BRANO PROPOSTO:
-=-=-

Ci sono serate che sarebbe meglio uscire a fare due passi piuttosto che andare lo stadio. O magari lanciarsi in balli sfrenati dentro ad un locale di periferia, frequentato da vecchietti arzilli e spregiudicati, ai quali l’Inps versa ancora la pensione ed il viagra ha regalato una seconda giovinezza. Serate strane, spigolose, amare; così amare che rovinano anche la cena. 

Serate durante le quali la macchinetta dei sogni pare incepparsi all’improvviso, come il distributore del caffè che finisce l’acqua o un bancomat senza collegamento. Tutto avviene secondo una logica precisa, mi disse una volta il prof. di fisica. Però dietro c’è sempre un disegno del Signore, gli fece eco quello di religione. Guardati dentro e troverai le risposte, aggiunse quello di filosofia (che, data la natura tecnica del mio istituto, non so davvero cosa ci cercasse a Scacciapensieri). Io francamente non so dei tre chi avesse ragione, ma li ascoltai comunque in silenzio - come sempre ho fatto in vita mia, visto che ascoltare è più facile e molto meno faticoso che parlare - e poi chiesi di andare al bagno, alzando educatamente il braccio. Al tempo rigiravo ancora la prima sigaretta del pacchetto e perdevo tutti gli accendini. Le cose accadevano, ma scoprirne il motivo non era certo un mio cruccio. Dopo quel giorno lontano, ognuno riprese la sua strada: il fisico risucchiato dentro un tetro laboratorio, il religioso perso nelle pieghe dei suoi dogmi, il filoso atterrito dalle troppe citazioni da imparare a memoria, buone solo per affascinare le ragazze di campagna durante le degustazioni di vino in centro. Negli anni ho ripensato più volte a quei tre signori, che partendo da luoghi distinti e distanti tentavano di arrivare nel medesimo punto. Crescendo ho capito che, nonostante tutto, le cose accadono e basta. Senza un vero perché. E a volte non vanno nemmeno come vorremmo.

-=-=-

RIGHE FORNITE:

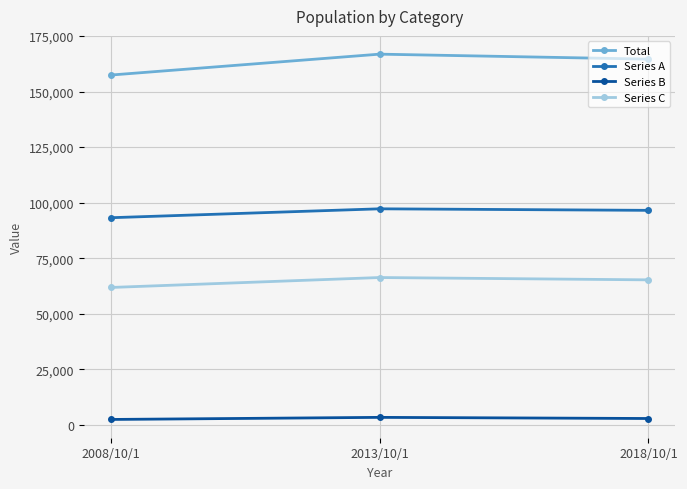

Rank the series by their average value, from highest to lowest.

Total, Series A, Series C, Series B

-=-=-

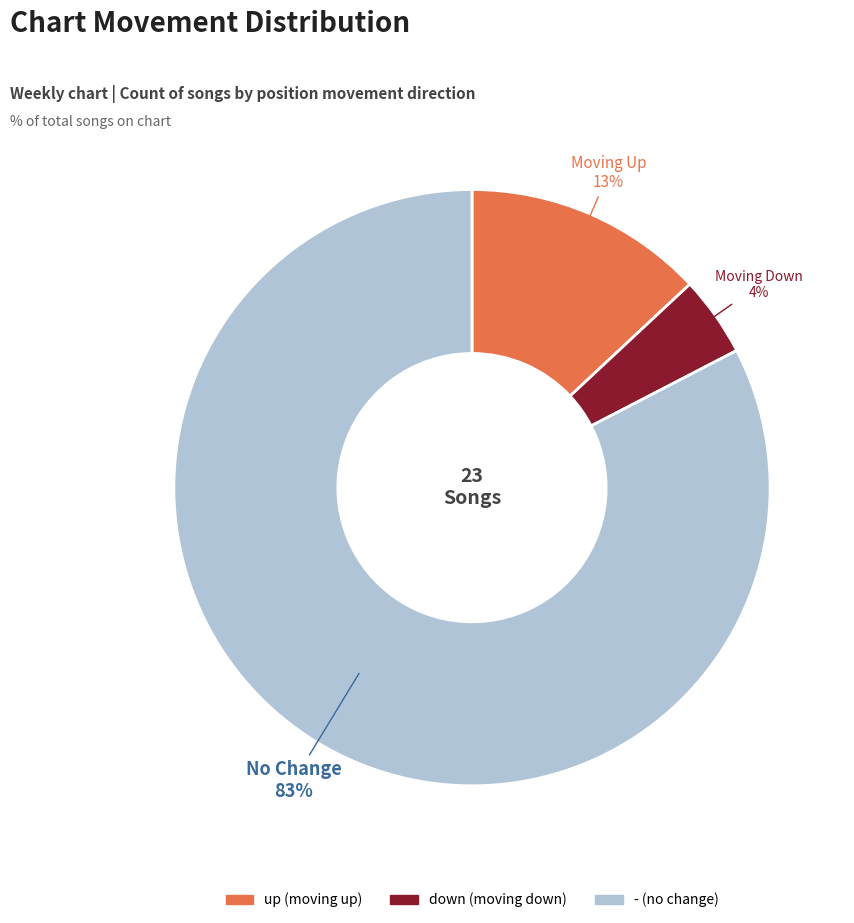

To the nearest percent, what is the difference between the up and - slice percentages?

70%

-=-=-

SERIE DI ESERCIZI:
1. Nel brano, quale professore afferma che dietro c'è sempre un disegno del Signore?
2. Trascrivi, per favore, la parte del brano che comincia con le parole "Ci sono serate" e finisce dopo le parole "anche la cena.".

SOLUZIONI:
1. Quello di religione.

2.
Ci sono serate che sarebbe meglio uscire a fare due passi piuttosto che andare lo stadio. O magari lanciarsi in balli sfrenati dentro ad un locale di periferia, frequentato da vecchietti arzilli e spregiudicati, ai quali l’Inps versa ancora la pensione ed il viagra ha regalato una seconda giovinezza. Serate strane, spigolose, amare; così amare che rovinano anche la cena.